Having led the call for an investigation over a year ago, and drawing the ire of Beijing along the way, Payne said U.S. President Joe Biden’s statement was “a welcome one.”
“I have asked the Intelligence Community to keep Congress fully apprised of its work,” Biden said.
He also said the United States would “keep working with like-minded partners around the world to press China to participate in a full, transparent, evidence-based international investigation and to provide access to all relevant data and evidence.”
This comes after the two prominent U.S. medical authorities, the U.S. National Institute of Allergy and Infectious Diseases (NIAID), led by Dr. Anthony Fauci, and the Centers for Disease Control and Prevention (CDC), led by Dr. Rochelle Walensky, have indicated their consideration of the lab-leak theory.
Fauci told PolitiFact on May 11 that he is now “not convinced” that COVID-19 developed naturally, while Walensky said in testimony to the Senate on May 19 that it “certainly” was “one possibility” that the CCP virus could have originated in a laboratory.

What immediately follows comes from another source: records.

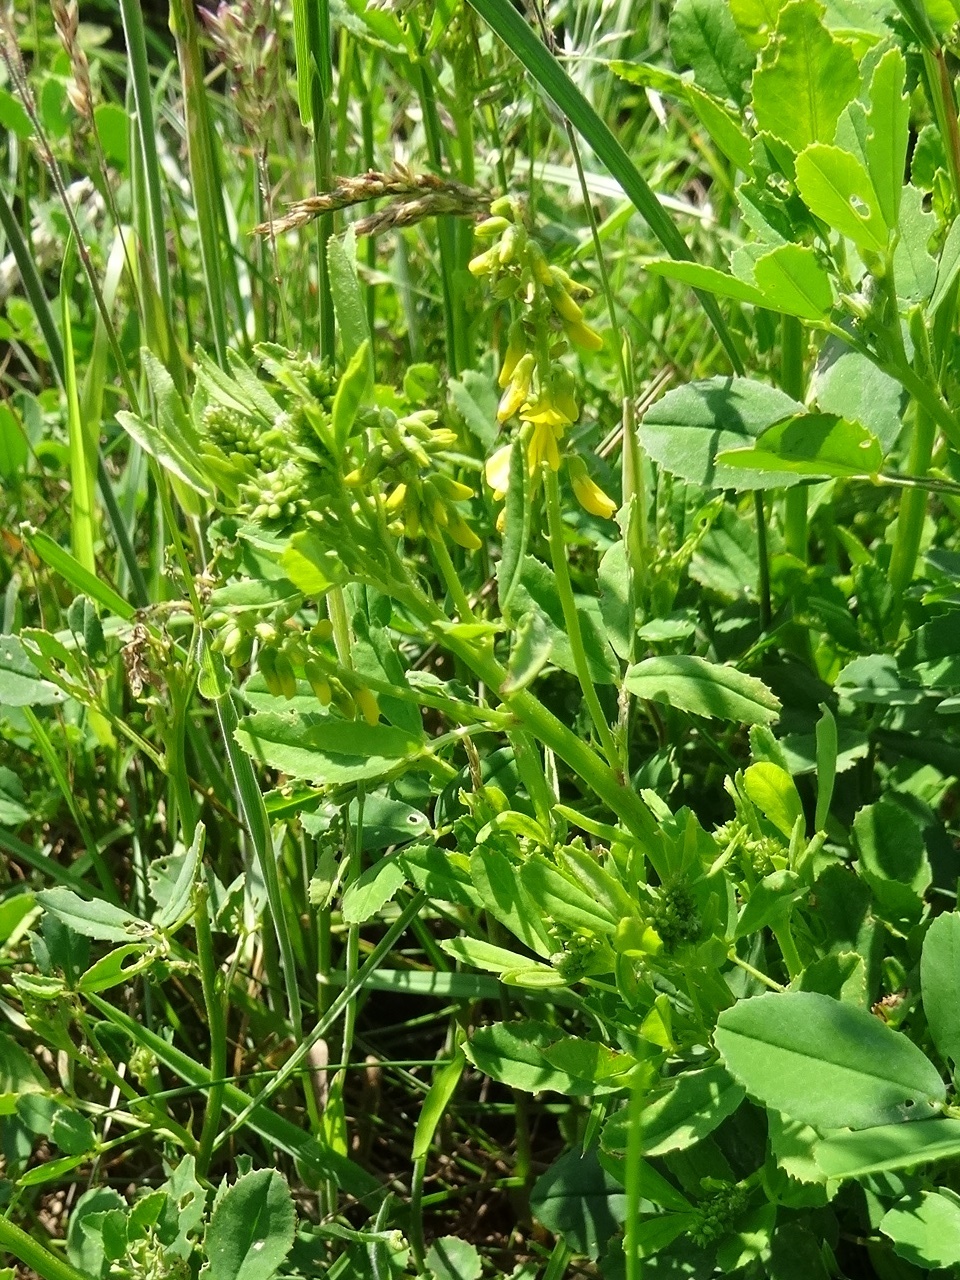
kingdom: Plantae
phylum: Tracheophyta
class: Magnoliopsida
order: Fabales
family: Fabaceae
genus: Melilotus
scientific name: Melilotus officinalis
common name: Sweetclover
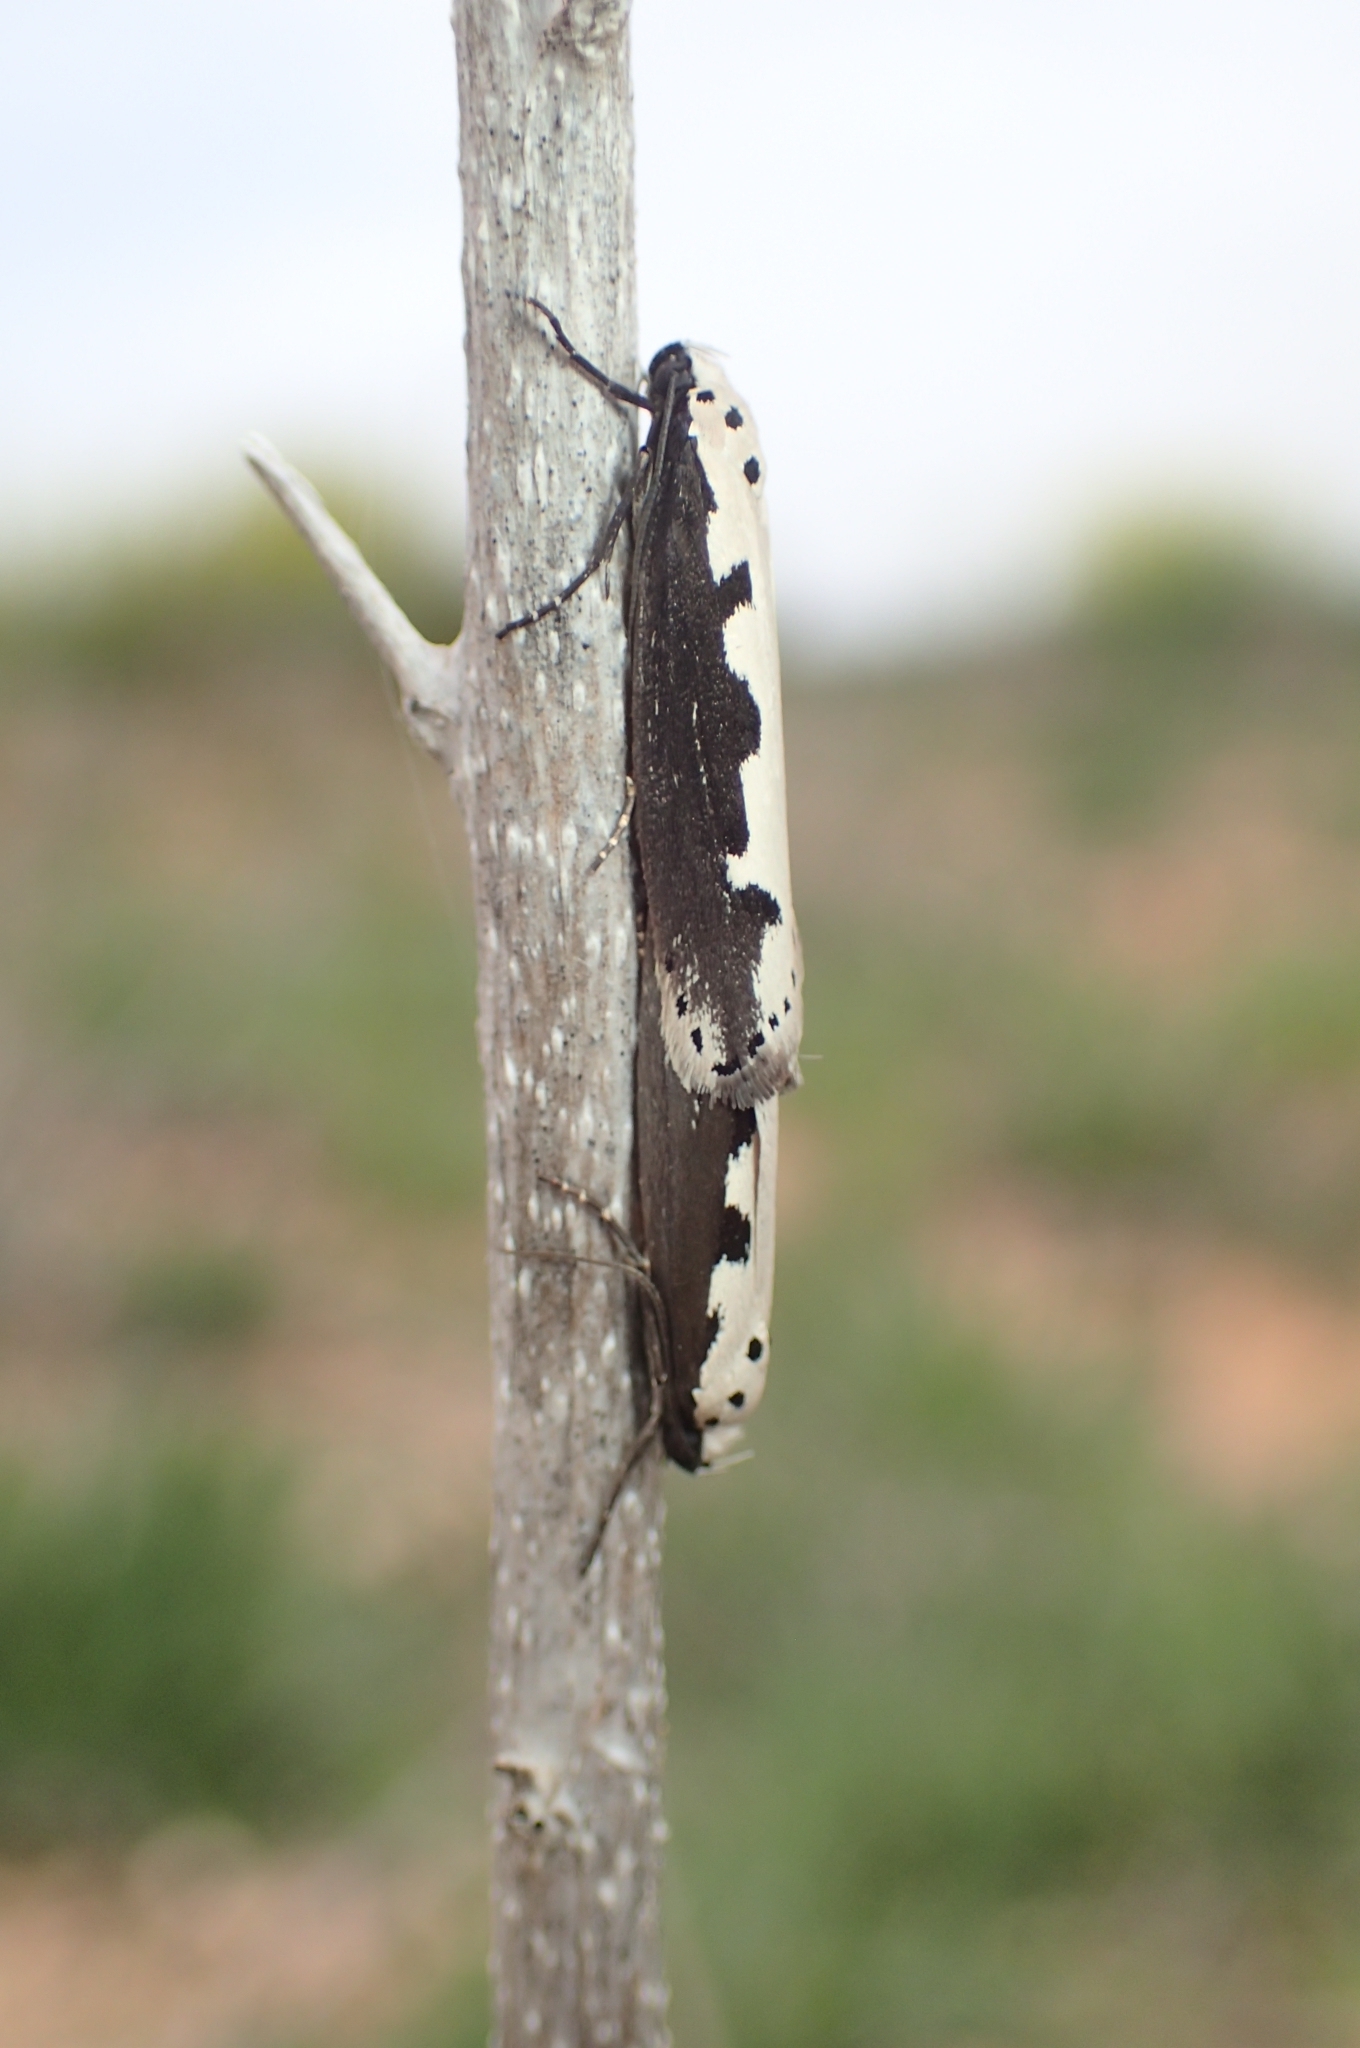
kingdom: Animalia
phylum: Arthropoda
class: Insecta
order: Lepidoptera
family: Ethmiidae
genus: Ethmia
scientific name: Ethmia bipunctella
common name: Bordered ermel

The lab-leak theory was pursued by the former U.S. administration, with Rep. Devin Nunes (R-Calif.), the ranking member of the Congress’s Intelligence Committee, stating on May 19 that there was overwhelming circumstantial evidence to support the idea the virus may have emerged from a leak at the Wuhan Institute of Virology (WIV).
“By contrast, little circumstantial evidence has emerged to support the PRC’s claim that COVID-19 was a natural occurrence, having jumped from some other species to humans,” Nunes said, using the acronym for China’s formal name, the People’s Republic of China.
The Chinese regime has denied there is any truth in the Journal’s report. Instead, CCP foreign ministry spokesman Zhao Lijian claimed the U.S. had released the CCP virus from Fort Detrick military base in Maryland, repeating a previous allegation that the novel coronavirus had come out of America.